IMF and markets could sway Ghana election
A team of IMF tax and debt experts has arrived in Accra with a most delicate mission — to pass judgment on the government’s economic management less than a hundred days before hard fought national elections on 7 December.
Their assessment will be factual, so no problem
The assessment of the IMF team led by Joël Toujas-Bernate will also affect whether Ghana floats another US$1 billion Eurobond before the elections and the pricing of that bond. International money markets will take their cue from the outcome of this week’s talks in Accra.
Joël Toujas-Bernate’s team will report back to IMF headquarters in Washington where the Executive Board is set to rule on Ghana’s performance in mid-September.
The government is confident that it was pass the IMF test following a statement from the Fund in May that Ghana’s performance was “broadly satisfactory” under its US$918 million aid deal with the fund.

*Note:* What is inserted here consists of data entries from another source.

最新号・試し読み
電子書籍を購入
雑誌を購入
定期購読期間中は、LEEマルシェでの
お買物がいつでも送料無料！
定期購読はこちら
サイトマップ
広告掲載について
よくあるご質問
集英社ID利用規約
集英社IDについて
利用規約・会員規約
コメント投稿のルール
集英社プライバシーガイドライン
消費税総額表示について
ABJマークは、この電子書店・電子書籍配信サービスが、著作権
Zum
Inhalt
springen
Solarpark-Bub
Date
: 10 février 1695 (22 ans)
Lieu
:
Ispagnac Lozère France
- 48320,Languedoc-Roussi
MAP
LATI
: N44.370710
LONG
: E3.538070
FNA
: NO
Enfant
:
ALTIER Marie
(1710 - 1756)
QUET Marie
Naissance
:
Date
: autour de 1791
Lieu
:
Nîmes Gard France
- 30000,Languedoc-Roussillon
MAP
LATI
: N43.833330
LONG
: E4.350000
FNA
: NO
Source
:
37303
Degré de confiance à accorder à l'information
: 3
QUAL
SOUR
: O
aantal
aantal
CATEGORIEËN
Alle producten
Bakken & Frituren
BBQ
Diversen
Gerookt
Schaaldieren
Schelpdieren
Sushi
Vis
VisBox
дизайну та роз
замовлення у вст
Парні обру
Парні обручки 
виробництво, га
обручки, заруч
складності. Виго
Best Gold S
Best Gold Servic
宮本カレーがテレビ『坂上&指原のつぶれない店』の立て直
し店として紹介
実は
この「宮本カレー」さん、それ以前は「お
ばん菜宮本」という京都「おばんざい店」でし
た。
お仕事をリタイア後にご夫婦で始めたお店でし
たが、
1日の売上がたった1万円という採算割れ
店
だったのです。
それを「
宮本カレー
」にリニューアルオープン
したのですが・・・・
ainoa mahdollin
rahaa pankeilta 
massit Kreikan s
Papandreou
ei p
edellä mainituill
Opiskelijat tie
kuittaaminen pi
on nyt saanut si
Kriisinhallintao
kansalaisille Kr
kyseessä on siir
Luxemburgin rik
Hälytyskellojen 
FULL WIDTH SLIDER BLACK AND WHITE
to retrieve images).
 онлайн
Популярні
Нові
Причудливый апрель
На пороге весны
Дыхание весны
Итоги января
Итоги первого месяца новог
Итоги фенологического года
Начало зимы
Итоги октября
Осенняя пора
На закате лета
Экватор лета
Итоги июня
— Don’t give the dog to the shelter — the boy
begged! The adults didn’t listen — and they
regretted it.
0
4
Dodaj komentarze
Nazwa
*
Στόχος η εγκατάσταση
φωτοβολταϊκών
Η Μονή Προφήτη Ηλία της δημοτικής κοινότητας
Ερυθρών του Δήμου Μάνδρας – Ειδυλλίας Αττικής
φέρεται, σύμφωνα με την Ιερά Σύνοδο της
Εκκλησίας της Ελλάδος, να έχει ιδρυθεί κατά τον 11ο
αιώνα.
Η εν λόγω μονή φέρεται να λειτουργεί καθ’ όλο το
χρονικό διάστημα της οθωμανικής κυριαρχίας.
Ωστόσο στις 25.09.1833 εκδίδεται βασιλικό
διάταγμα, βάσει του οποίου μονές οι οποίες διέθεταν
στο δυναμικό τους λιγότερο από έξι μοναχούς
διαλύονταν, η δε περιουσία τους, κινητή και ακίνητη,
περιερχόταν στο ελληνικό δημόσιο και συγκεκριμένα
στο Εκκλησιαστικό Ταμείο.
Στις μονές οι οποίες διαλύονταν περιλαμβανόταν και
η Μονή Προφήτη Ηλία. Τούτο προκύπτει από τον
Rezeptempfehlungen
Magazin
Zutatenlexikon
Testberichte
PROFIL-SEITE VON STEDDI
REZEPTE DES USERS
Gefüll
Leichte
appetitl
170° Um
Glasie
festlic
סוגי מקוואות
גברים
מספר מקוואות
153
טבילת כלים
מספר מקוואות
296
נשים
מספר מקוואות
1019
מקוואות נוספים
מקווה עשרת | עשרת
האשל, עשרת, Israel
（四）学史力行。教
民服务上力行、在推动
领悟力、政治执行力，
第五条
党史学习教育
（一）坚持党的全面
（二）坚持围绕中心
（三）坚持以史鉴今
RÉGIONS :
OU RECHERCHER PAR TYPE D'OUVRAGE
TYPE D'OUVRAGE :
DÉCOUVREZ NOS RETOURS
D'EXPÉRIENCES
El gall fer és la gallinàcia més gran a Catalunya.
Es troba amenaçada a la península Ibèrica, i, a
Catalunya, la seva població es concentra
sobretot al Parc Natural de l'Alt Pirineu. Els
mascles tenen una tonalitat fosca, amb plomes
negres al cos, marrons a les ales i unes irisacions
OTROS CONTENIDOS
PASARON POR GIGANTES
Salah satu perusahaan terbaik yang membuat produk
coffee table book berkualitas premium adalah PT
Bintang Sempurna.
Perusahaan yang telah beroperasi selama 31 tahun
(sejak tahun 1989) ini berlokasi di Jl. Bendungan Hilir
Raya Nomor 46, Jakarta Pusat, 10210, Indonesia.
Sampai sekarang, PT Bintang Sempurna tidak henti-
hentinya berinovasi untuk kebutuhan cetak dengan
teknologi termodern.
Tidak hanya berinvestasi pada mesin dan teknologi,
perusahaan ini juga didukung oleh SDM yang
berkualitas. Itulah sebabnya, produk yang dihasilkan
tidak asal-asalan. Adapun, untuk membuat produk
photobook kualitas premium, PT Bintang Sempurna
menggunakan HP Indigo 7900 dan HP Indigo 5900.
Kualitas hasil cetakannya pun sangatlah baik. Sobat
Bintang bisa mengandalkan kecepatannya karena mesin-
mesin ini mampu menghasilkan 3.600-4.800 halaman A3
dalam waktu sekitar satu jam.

Finance Minister Seth Terkper told The Africa Report in Accra that the IMF assessment was likely to be positive: “The outstanding issues are about data and prior actions [policies to be implemented in the next phase of the programme].”
Asked if he was uneasy about the IMF playing such a key role assessing government’s performance so close to an election, Terkper, who used to work for the IMF, said: “Their assessment will be factual, so no problem.”
The IMF used to be accused of provoking coup d’états by pushing governments to slash state spending and devalue currencies. Now it is accused, as it was in Mozambique last year, of turning a blind eye to government failures and helping to swing elections for ruling parties.
That puts a heavy responsibility on the IMF team, which says it will be checking the latest government figures on state spending, progress on fixing the chronically indebted state energy companies and compliance with an order to stop government borrowing from the central bank.
Opposition parties are increasingly critical of the IMF’s role, accusing the fund of bailing out President John Mahama’s National Democratic Congress government.
Officials from the opposition New Patriotic Party have asked the IMF to take their concerns about Ghana’s “unsustainable domestic and foreign debt” and “continuing grand corruption in state procurement of goods and services” into account in their report to Washington.